_EXCERPT TO READ:_
# Poll - Slimline, Evo, or Bodies



## Dslot (Sep 2, 2007)

*Poll - New Products*

Awww, heck.
I was just practicing in how to post a poll, and thought I cancelled the post - but a partial version of my message posted. Since Piz has already answered, let's just leave it up as a more open ended question.

Please choose *one product* as the one you are most interested in and *would be willing to buy several of*, in the first months after introduction. Assuming a chassis price point a bit higher than a standard T-Dash chassis. Add comments, if you wish.

*DEFINITIONS*

EVO
A proposed version of the T-Dash chassis, featuring 
- a removable magnet across the width of the chassis. There will be different strengths available, as well as a brass insert if you want better handling over a stock T-Dash, but without the magnetic down force.
- Magna-Trac type electrical connectors on the bottom with brush cups, and tri-or quadra-lam armature.
- snap-in rear axle, wider wheels & tires.

SLIMLINE
A proposed revival of the Aurora Slimline (narrow) chassis re-engineered with Dash-quality magnets and other changes for power and reliability roughly equal to a full-sized T-Jet.

BODIES
Choose this answer if you'd rather see new-style bodies produced than a new chassis type. Name particular bodies desired, if you wish.


----------



## Piz (Apr 22, 2002)

Magnatraction afx type bodies


----------



## Dslot (Sep 2, 2007)

Comment deleted. Text combined with first post.


----------



## mrtjet (Dec 3, 2013)

Slimline chassis and slimline bodies. Evo? NO! Traction magnets on a pancake? Blasfamy! JMHO.


----------



## Gear Head (Mar 22, 2005)

^^^^ Ditto!


----------



## 60chevyjim (Feb 21, 2008)

tjet classic car bodys that were not made already
except the henry j ... MORE HENRY J's PLEASE !!!
slim line chassis and classic American street car & truck bodys
NO tjet evo chassis there are enough magnet chassis already
even though they don't have screw on type body mounts.


----------



## Grandcheapskate (Jan 5, 2006)

D,
I don't know if you can modifiy your poll selections, but it would be interesting if you included both an AFX and Magna-Traction choice. Personally I would love to get my hands on more standard AFX and Magna-Tractions made of good quality.

_PROVIDED MATERIAL:_
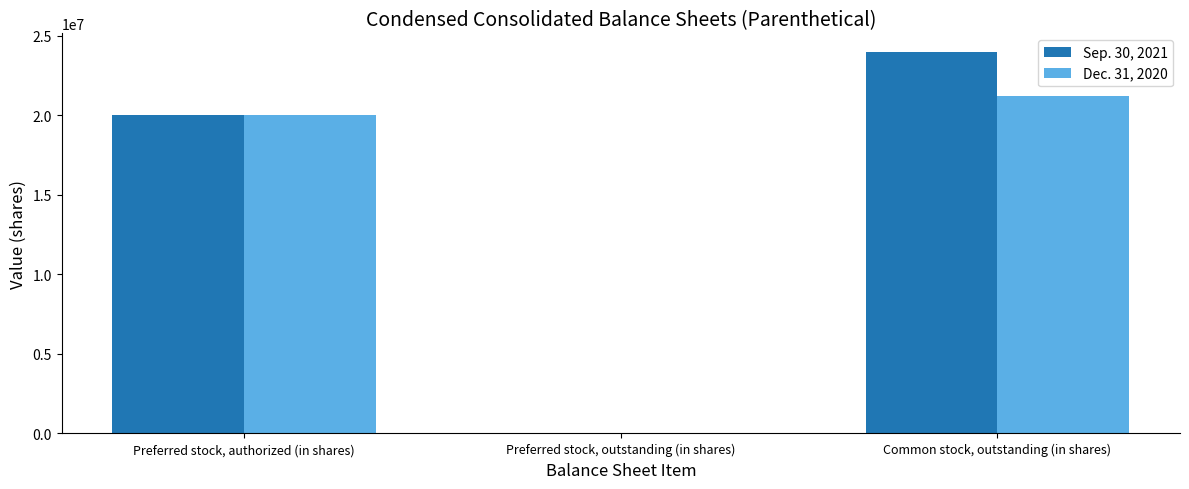

The Dec. 31, 2020 series shows 20000000 at Preferred stock, authorized (in shares). True or false?

True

_PROBLEMS TO WORK ON:_
1. In the forum thread about the Slimline, Evo, or Bodies poll, what kind of rear axle would the proposed EVO chassis have?
2. Continue the forum thread about the Slimline, Evo, or Bodies poll from the point where the text stops.

_TASK-BY-TASK ANSWERS:_
1. A snap-in rear axle.

2.
I would rather see these than any of the other choices - although I did suggest to Dan way back that he modify the T-Dash to make a Magna-Jet. My suggestion was based on the fact he could use most of the T-Dash parts therefore saving tooling costs; plus some of the Magna-Jet parts (like magnets) could then be used in a Magna-Traction (much like many T-Dash parts could be used in an AFX). He decided to develope the EVO instead which is slightly different than the design I had proposed.

Joe


----------



## TUFFONE (Dec 21, 2004)

I would like to see more T-Jet bodies. To name a few: XL500, Lincoln, Galaxie's in more different colors. I would want mostly re-pops of original T-Jet bodies in different colors or rare colors,like a sea foam green Charger for example. Or some big Pontiac's (Bonneville,Catalina)or some big Chevy Impala's. Late 60's,early 70's Grand Prix would certainly sell. Don't need any AFX or any chassis besides what has already been done and maybe a slimline that runs good.


----------



## dtomol (Mar 30, 2005)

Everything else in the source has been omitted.